Driving on outback roads, you see roadkill all the time, it’s nothing new and quite often skippy is laying dead in the middle of the road. Whilst not ideal, it’s a situation you can generally deal with and drive around him.

In all of our years of travel, this is the first time that plan hasn’t exactly worked! You see, this time Mr dead kangaroo was laying in the middle of the other side of the road. A case of very unfortunate timing meant that us and a road train ended up side by side and he had no choice but to drive over it.

Initially we thought he missed it, but we soon realised we were wrong when bits of kangaroo pieces and blood hit the windscreen ….. yes it started raining kangaroo chunks (with numerous blood splatters over the 4WD and camper trailer!) 🤮 Gotta love outback travel!

Anyway, enough of flying kangaroo chunks! …….. that wasn’t all that happened that day!

We called into a little town call Tambo, the oldest town in the Central West region of QLD …. first stop was The Royal Carrangarra Hotel, which happens to be the oldest licensed site in Central Western Outback Queensland.

Tambo is a small country town with only a few hundred people, but it’s a nice little town with many historical buildings and great picnic areas along the Barcoo.

I’m guessing most people wouldn’t have even heard of Tambo, but this is the location of the first ever Qantas plane crash.

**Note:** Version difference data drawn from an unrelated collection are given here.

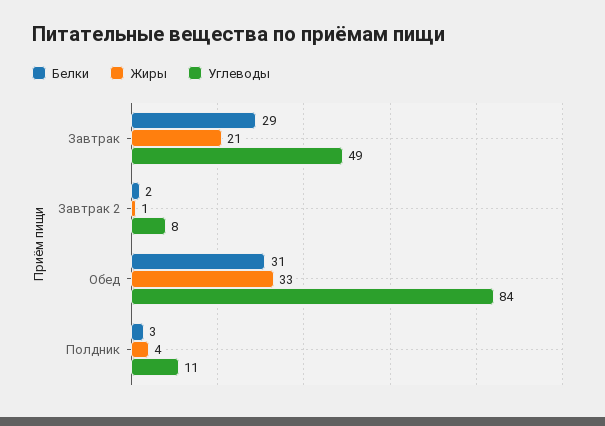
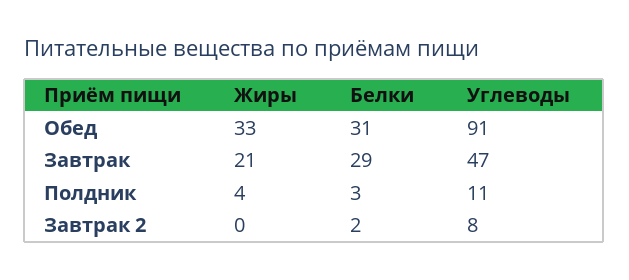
Углеводы, Завтрак: 49 -> 47
Жиры, Завтрак 2: 1 -> 0
Углеводы, Обед: 84 -> 91

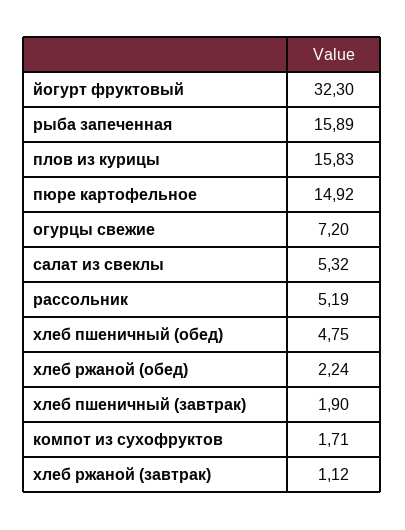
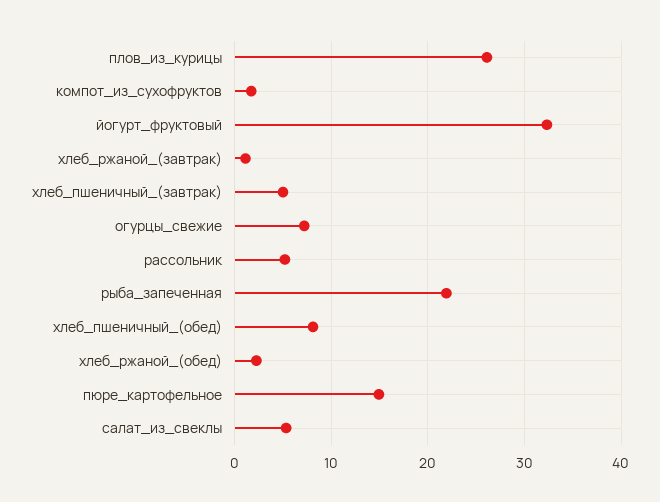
рыба запеченная: 15.89 -> 22
плов из курицы: 15.83 -> 26
хлеб пшеничный (обед): 4.75 -> 8
хлеб пшеничный (завтрак): 1.9 -> 5

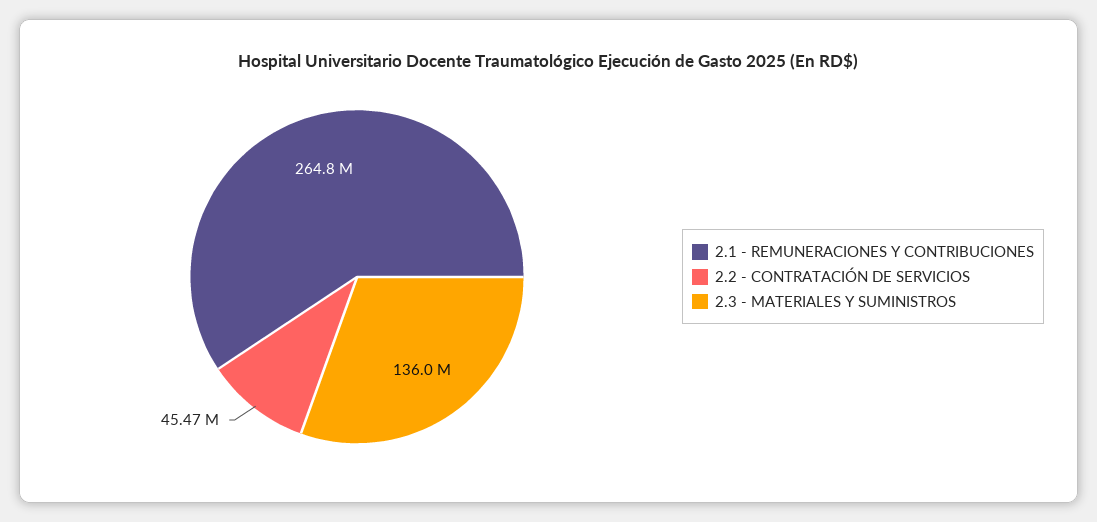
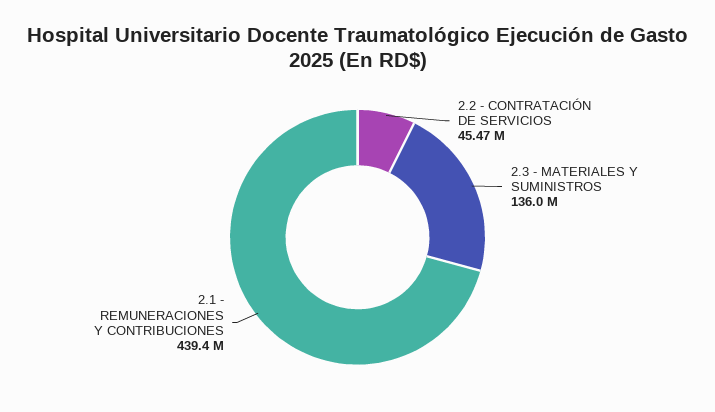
2.1 - REMUNERACIONES Y CONTRIBUCIONES: 264800000 -> 439400000

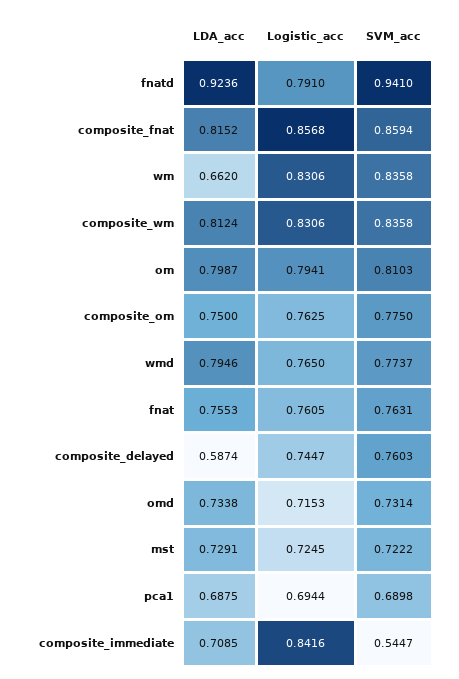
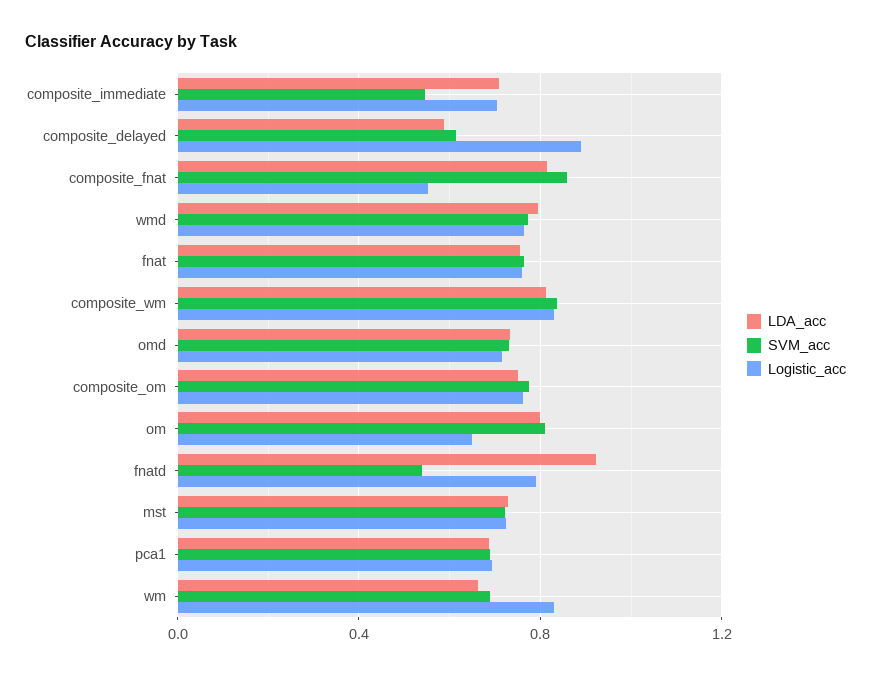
SVM_acc, fnatd: 0.941 -> 0.55
Logistic_acc, composite_fnat: 0.8568 -> 0.55
SVM_acc, wm: 0.8358 -> 0.7
Logistic_acc, om: 0.7941 -> 0.65
Logistic_acc, composite_delayed: 0.7447 -> 0.9
SVM_acc, composite_delayed: 0.7603 -> 0.6
Logistic_acc, composite_immediate: 0.8416 -> 0.7

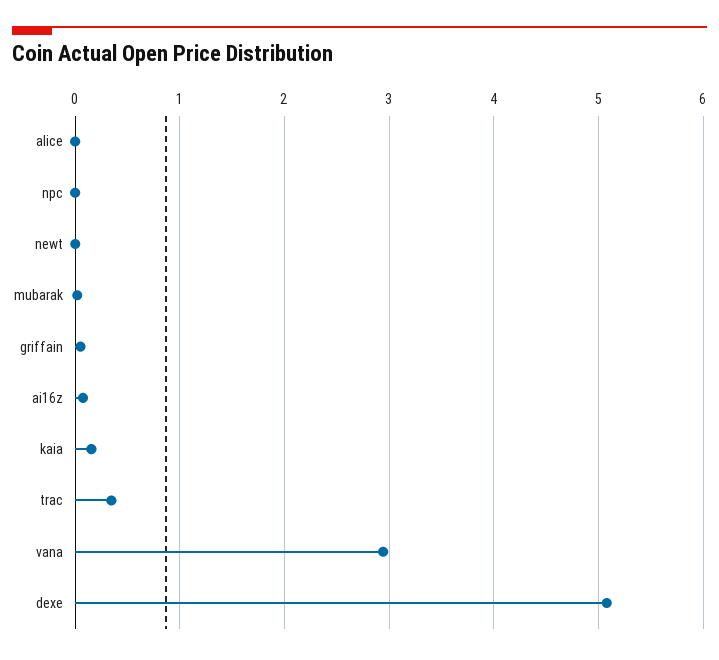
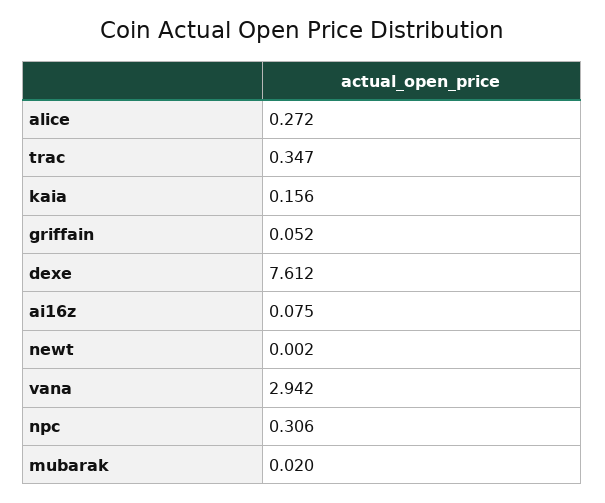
alice: 0 -> 0.272
npc: 0 -> 0.306
dexe: 5.1 -> 7.612

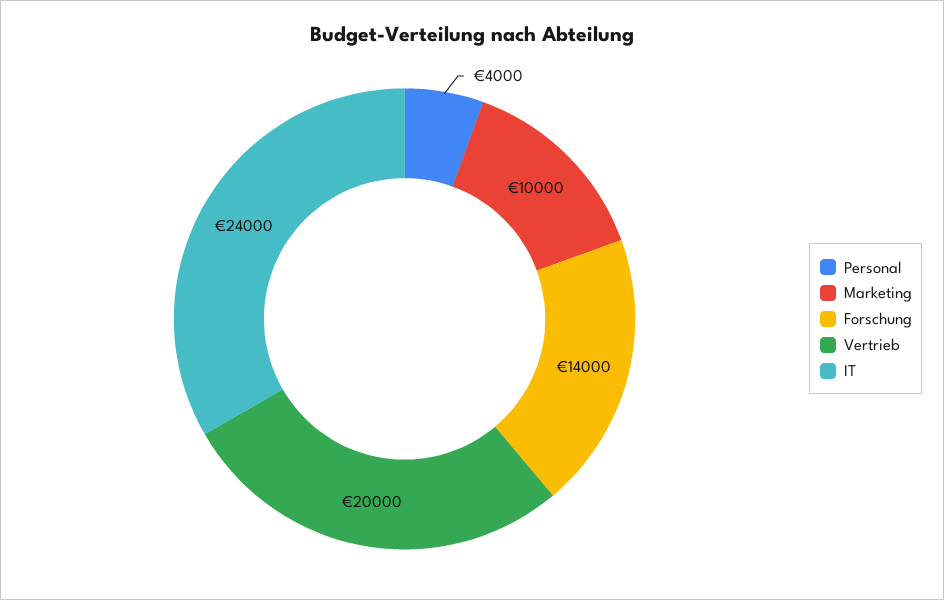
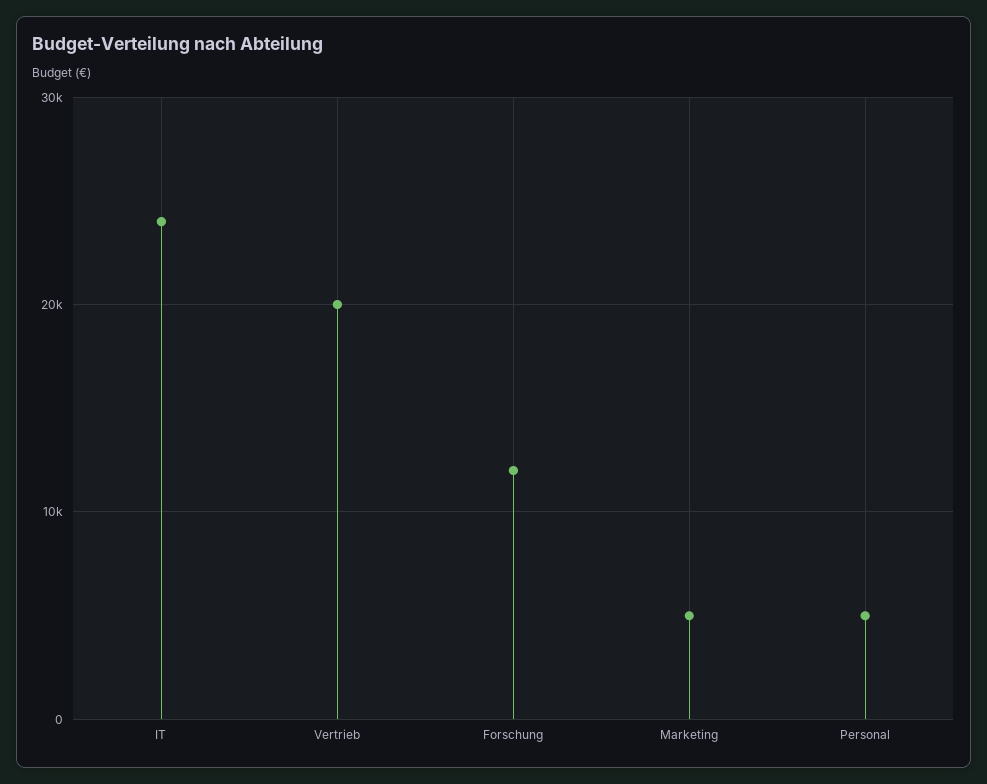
Personal: 4000 -> 5000
Marketing: 10000 -> 5000
Forschung: 14000 -> 12000

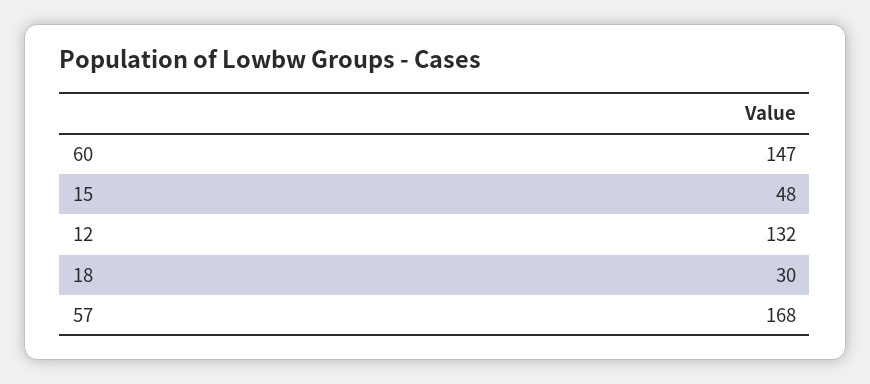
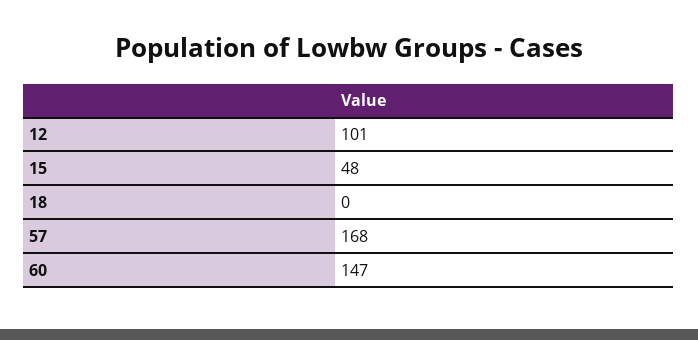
12: 132 -> 101
18: 30 -> 0

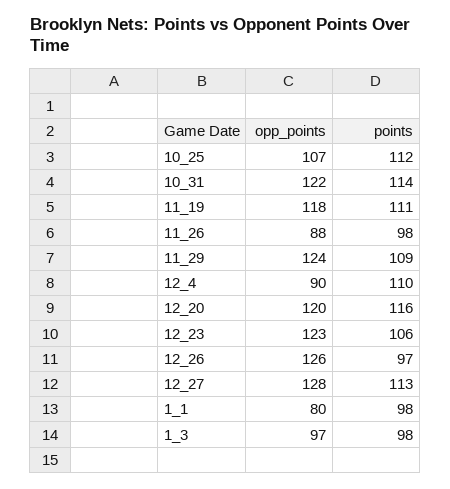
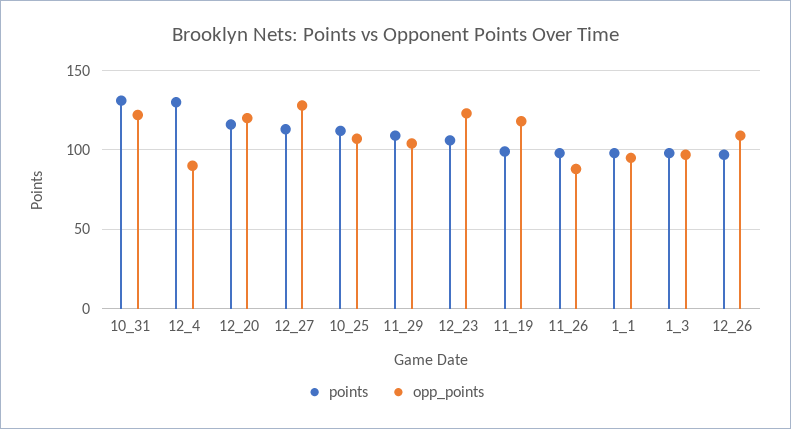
points, 10_31: 114 -> 130
points, 11_19: 111 -> 100
opp_points, 11_29: 124 -> 105
points, 12_4: 110 -> 130
opp_points, 12_26: 126 -> 110
opp_points, 1_1: 80 -> 95

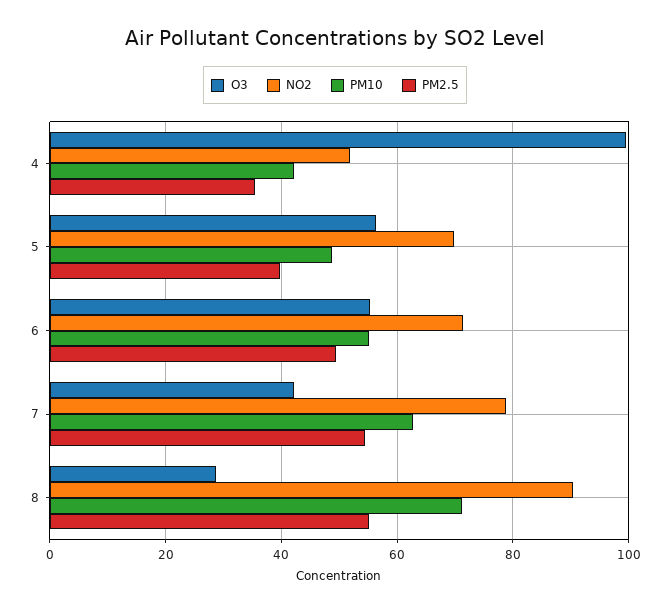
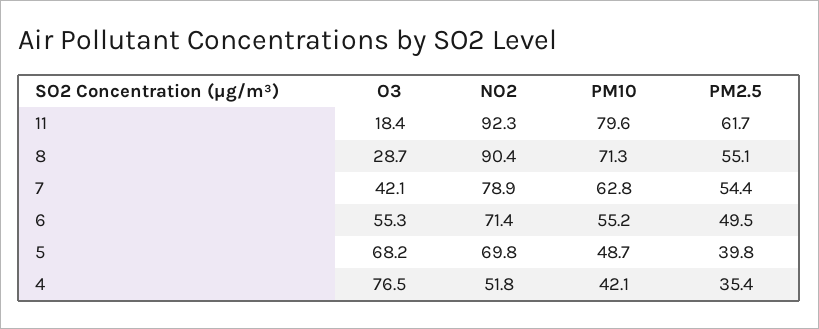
O3, 4: 100 -> 76.5
O3, 5: 56 -> 68.2
O3, 11: none -> 18.4
NO2, 11: none -> 92.3
PM10, 11: none -> 79.6
PM2.5, 11: none -> 61.7

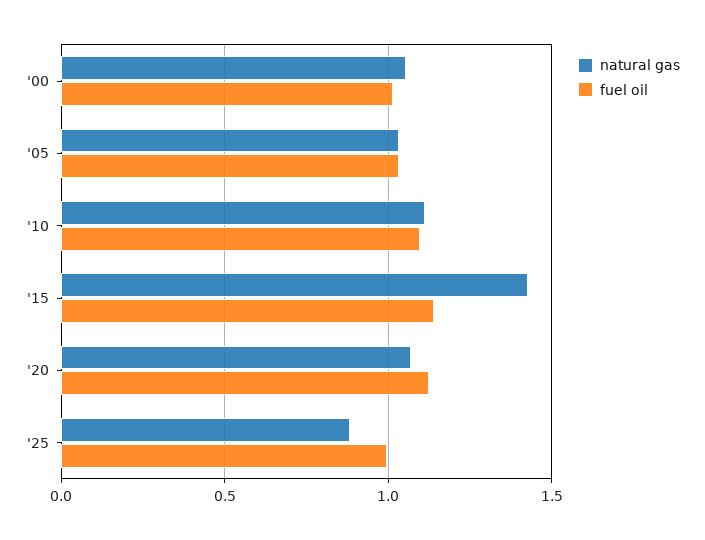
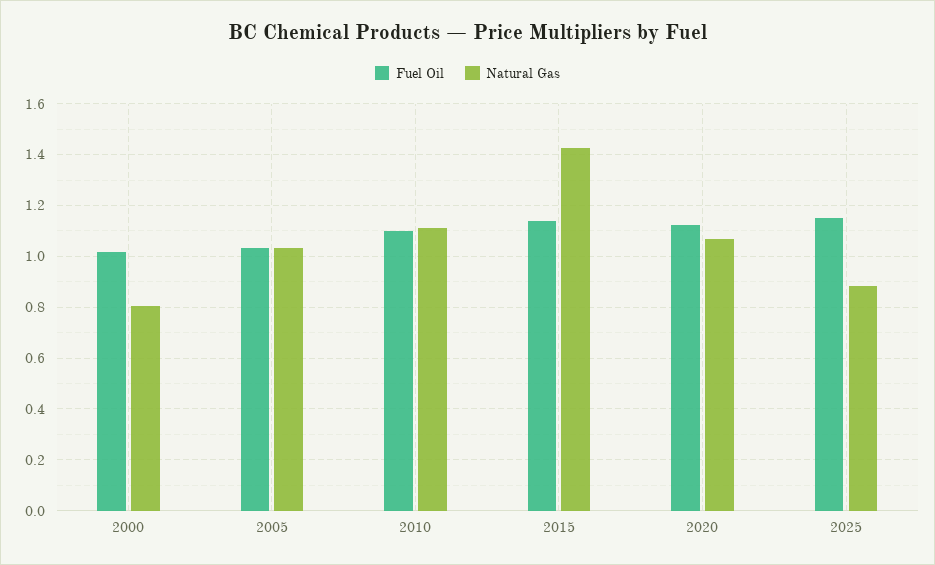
natural gas, '00: 1.05 -> 0.8
fuel oil, '25: 1 -> 1.15

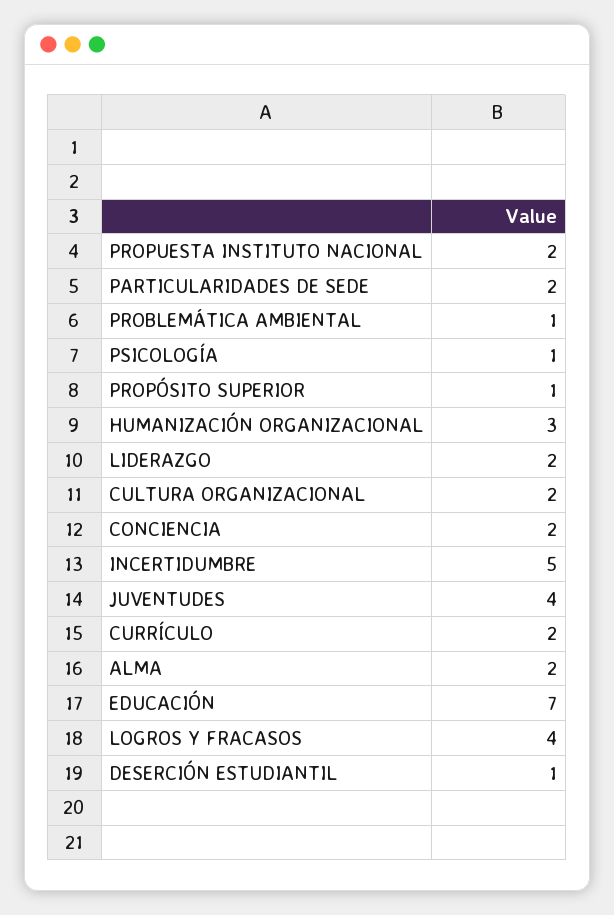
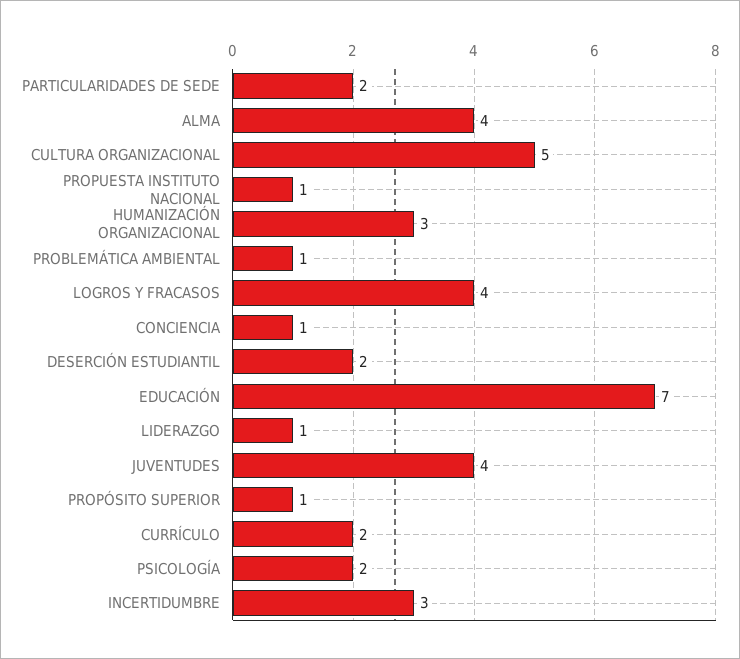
PROPUESTA INSTITUTO NACIONAL: 2 -> 1
PSICOLOGÍA: 1 -> 2
LIDERAZGO: 2 -> 1
CULTURA ORGANIZACIONAL: 2 -> 5
CONCIENCIA: 2 -> 1
INCERTIDUMBRE: 5 -> 3
ALMA: 2 -> 4
DESERCIÓN ESTUDIANTIL: 1 -> 2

Whilst Qantas has never had a fatal jet airliner accident, they did suffer several losses in their early days.

On 24 March 1927 the DH9C G-AUED was on a regular route between Charleville to Cloncurry and while attempting to land on the clay-pan that serves as Tambo’s airstrip, it was seen to suddenly dive into the ground. All on board died in the crash.

A monument just out of town marks the site of the crash.

We arrived in Charleville and headed just out of town to a free camp we heard of called, ‘Rock Pool’. There were quite a few other vans and trailers there but there was plenty of room for us to all be spread out. We found a little spot down the back and set up, lit the fire, cracked a beer and relaxed for the night.

The night sky out this way is absolutely incredible, it’s like the stars are surrounding you and falling down on you, like you could just reach up and grab them. It’s an amazing sight and something everyone has to experience.

Finished the night with waffle cones filled with gooey chocolatey marshmallowy goodness cooked over the campfire ….. mmmmmm yum!